Amis lecteurs, soyez prévenus, cette chronique contient beaucoup de chiffres, mais prenez la peine de les lire attentivement, un véritable drame va se déployer sous vos yeux*.

En 2006, lors du dernier recensement, il y avait au Saguenay-Lac-Saint-Jean 61 000 jeunes de 19 ans ou moins, contre 40 000 personnes âgées de 65 ans ou plus. Entre les deux, 173 000 adultes âgés de 20 à 64 ans, la vaste majorité étant active sur le marché du travail. Cela nous donne une population totale de 274 000 habitants.

En 2031, dans une vingtaine d'années à peine, la même région abritera 255 000 personnes. C'est un léger recul, certes, mais il y a beaucoup plus grave: si on répartit cette population selon les groupes d'âge, on s'aperçoit que les jeunes ne seront plus que 46 000, tandis que le nombre de personnes âgées aura bondi à 84 000. Fait encore plus spectaculaire, le nombre d'aînés dépassant la barre des 75 ans va passer de 18 000 à 43 000. Dans la tranche des 20-64 ans, il ne restera plus que 125 000 personnes...

Autrement dit, la région se vide de ses jeunes tandis que le nombre de personnes âgées augmente à une vitesse foudroyante. Entre les deux, les travailleurs auront perdu plus du quart de leurs effectifs...

Les spécialistes ont un outil pour mesurer les dommages causés par cette évolution: c'est le rapport de dépendance démographique. Pour l'obtenir, on additionne les jeunes et les aînés, puis on divise le résultat par la population de 20 à 64 ans et on multiplie par 100. Concrètement, dans la cas du Saguenay-Lac-Saint-Jean en 2006, cela veut dire 101 000 divisés par 173 000, ce qui donne 0,59. Multiplié par 100 égale 59. Il y a donc, pour chaque tranche de 100 travailleurs, 59 jeunes et aînés. Cet indice bondira à 105 en 2031.

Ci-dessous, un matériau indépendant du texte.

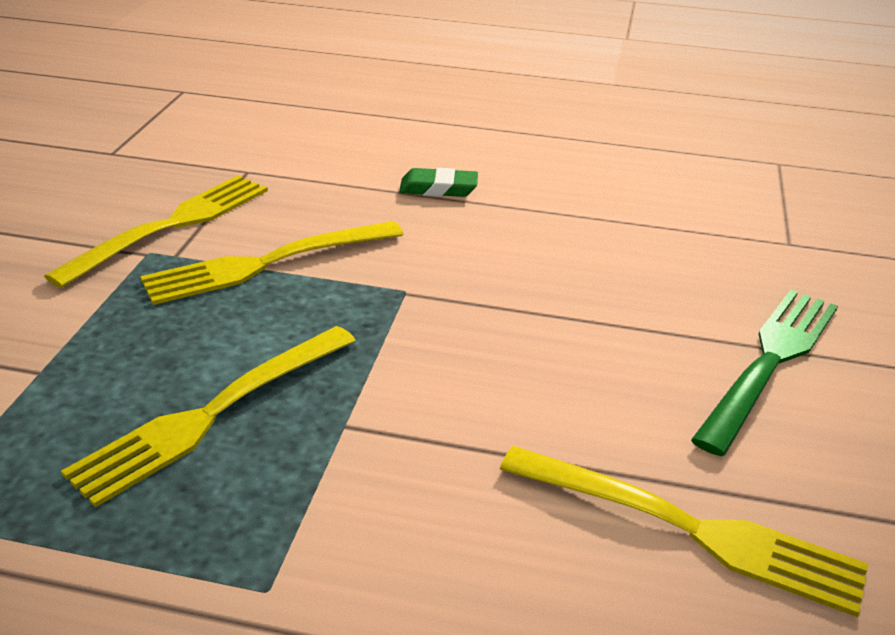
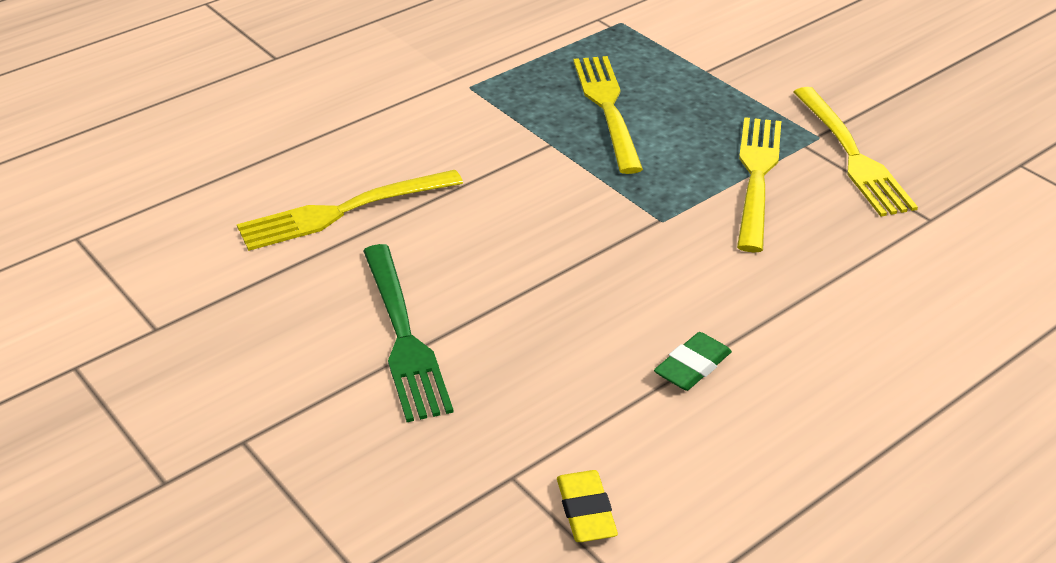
camera: 130 degrees right, 5 degrees up
(438, 188) = (809, 309): green eraser -> green eraser (692, 366)
(761, 206) = (586, 511): none -> yellow eraser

Certes, il y a des personnes qui commencent à travailler avant 19 ans, ou qui continuent après 65 ans. Ce ne sont pas tous les jeunes et tous les aînés qui sont des «dépendants démographiques». De la même façon, il y a évidemment des chômeurs chez les 20-64 ans. Mais ce sont des exceptions. De façon générale, plus l'indice est élevé, moins il y a de travailleurs pour soutenir les enfants, les ados et les retraités. Quand l'indice dépasse 100, c'est malsain.

Or, le Saguenay-Lac-Saint-Jean est loin d'être un cas unique. D'ici 2031, la Gaspésie perdra 26% de ses jeunes (un sur quatre, tout de même, quelle catastrophe) mais sa population âgée de 65 ans et plus augmentera de 112% (chez les 75 ans et plus, la hausse atteindra, tenez-vous bien, 142%). La région affichera à ce moment-là un rapport de dépendance démographique de 113, le plus élevé au Québec.

La situation est à peine moins sombre en Abitibi-Témiscamingue, dans le Bas-Saint-Laurent, sur la Côte-Nord.

Derrière ces quelques chiffres se cache tout le drame de la dépopulation et du vieillissement des régions périphériques québécoises.

Là où il y a des perdants, il y a aussi des gagnants, et en l'occurrence, la grande gagnante, c'est la région de Montréal.

Certes, comme l'ensemble du Québec, la région de Montréal est aussi touchée par le vieillissement de la population, mais elle compense amplement par l'arrivée de milliers de jeunes ménages issus non seulement des autres régions du Québec, mais aussi de l'immigration (85% des immigrants qui arrivent au Québec choisissent de s'installer dans la région de Montréal).

Ainsi, d'ici 2031, la population de la région métropolitaine de recensement (Montréal, Laval, Rive-Sud, couronne nord) dépassera 4,4 millions d'habitants, contre 3,7 millions en 2006, une hausse de 21% (contre une moyenne québécoise de 16%).

L'île de Montréal gagnera 9000 jeunes citoyens de moins de 19 ans. Les gains seront de 10 000 en Montérégie, 15 000 dans les Laurentides, 20 000 à Laval, et un solide 23 000 dans Lanaudière. Dans toutes ces régions, la population adulte de 20 à 64 ans sera aussi en hausse, de sorte que, malgré le vieillissement de la population, le rapport de dépendance démographique se situera toujours en 2031, pour l'ensemble de la région montréalaise, au niveau fort acceptable de 77.

Seulement deux autres régions, l'Outaouais et la région de Québec, réussiront aussi à freiner l'exode des jeunes. Partout ailleurs, c'est la désolation...*Tous les chiffres, dans cette chronique, sont extraits de l'édition 2009 des Perspectives démographiques du Québec et des régions, publiée cette semaine par l'Institut de la statistique du Québec.